I consider the use of video games of the type described in Finley's blog entry as a form of bribery to get students interested in literature. Too much emphasis is placed on student preferences, which from where I sit, leave a lot to be desired. Presumably, that's part of the reason why they are in school, so they can "up their game" (pardon the pun) and abandon the trappings of juvenilia, that is ... heralding art forms that are reflective of unsophisticated and unschooled tastes. Try to convince a middle school female that One Direction's music is palatable fluff and little more compared to earlier forms of pop music written by Cole Porter or the Beatles. Eventually, you have to compartmentalize those youthful preoccupations and embrace more intellectually advanced and mature forms. Imagine making that giant developmental leap from Please Please Me to Strawberry Fields Forever. That's essential to proper cognitive development.

I've observed WoW in use and was once invited to participate. I am 52 years old, not 12, so I consider this type of entertainment as beneath me. I see video games purely as entertainment for kids with limits attached, of course. You wouldn't let your kid eat ice cream for breakfast, lunch, or dinner, would you?

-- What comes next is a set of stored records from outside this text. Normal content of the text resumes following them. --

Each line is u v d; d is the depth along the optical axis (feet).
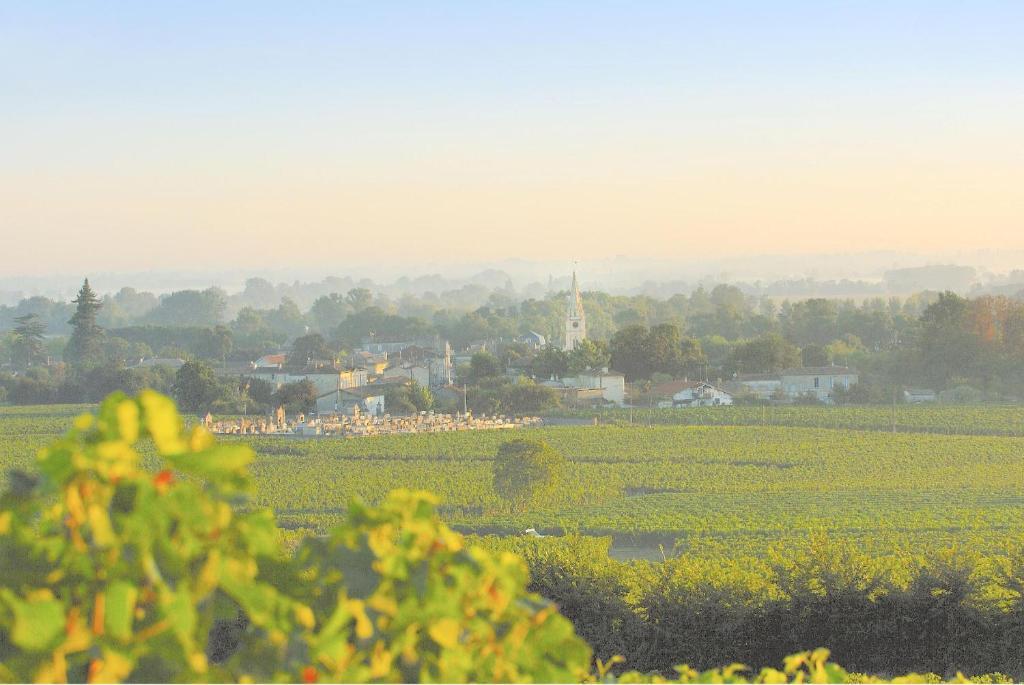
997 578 114.32
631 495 554.46
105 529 23.07
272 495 538.47
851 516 442.91
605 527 411.95
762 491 550.36
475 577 28.43
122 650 22.71
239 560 25.80
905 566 120.88
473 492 536.01
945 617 114.11
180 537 24.27
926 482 572.51
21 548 23.82
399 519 28.55
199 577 24.04
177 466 23.85
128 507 23.90
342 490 552.41
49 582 23.75
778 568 119.55
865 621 115.03
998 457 652.89
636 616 115.96
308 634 25.59
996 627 112.37
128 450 23.32
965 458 651.66
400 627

The fact that too many adults are rabid gamers is yet another aspect of our culture that makes me shudder. I have yet to understand this fascination with clinging to one's youth. Despite its troubles, adulthood is at least liberating as you acquire far more control over your destiny. Your array of choices are almost infinite. You can't say that when you are a kid.

The fact that these adult gamers are also teachers bringing this stuff into the classroom stretches my ability to be tolerant. I have no problem with message boards or websites like Funbrain that feature educational games. But WoW was not created for use in a classroom. It's popular among kids and therefore, in my estimation, seems like a means to bribe kids into participating in a classroom activity.

I wonder how many of the gaming advocates actually think about the lives of these students after they graduate and move into a real adult existence. These proto-adults been conditioned to expect reality to operate like a video game. I know that people have confused TV "reality" with real life (I saw The Cable Guy, too). I laugh at people who contend with all sincerity that "reality TV" is unscripted warts-and-all reality. The failure to sharply discern between fantasy and reality is a huge problem that I note in my interactions with kids. They've formed these massive mental gray areas that have no boundaries or limits. The reason for this is that segments of society have moved away from absolutism because it can be judgmental or prejudicial. To then expect boundaries and limits to be imposed on the typical 18-25 brain could provoke a complete meltdown because they believe that it is THEIR world and the rest of us serve as supporting players.

Introducing a videogame like WoW is not an example of setting high expectations in the classroom. It seems to me as little more than an expression of desperation on the part of a kind of teacher whose "bag of tricks" has become unfortunately depleted.

However, I am willing to be persuaded to believe otherwise if a state standard could be cited that supports the introduction of consumer-grade video games as instructional enhancement.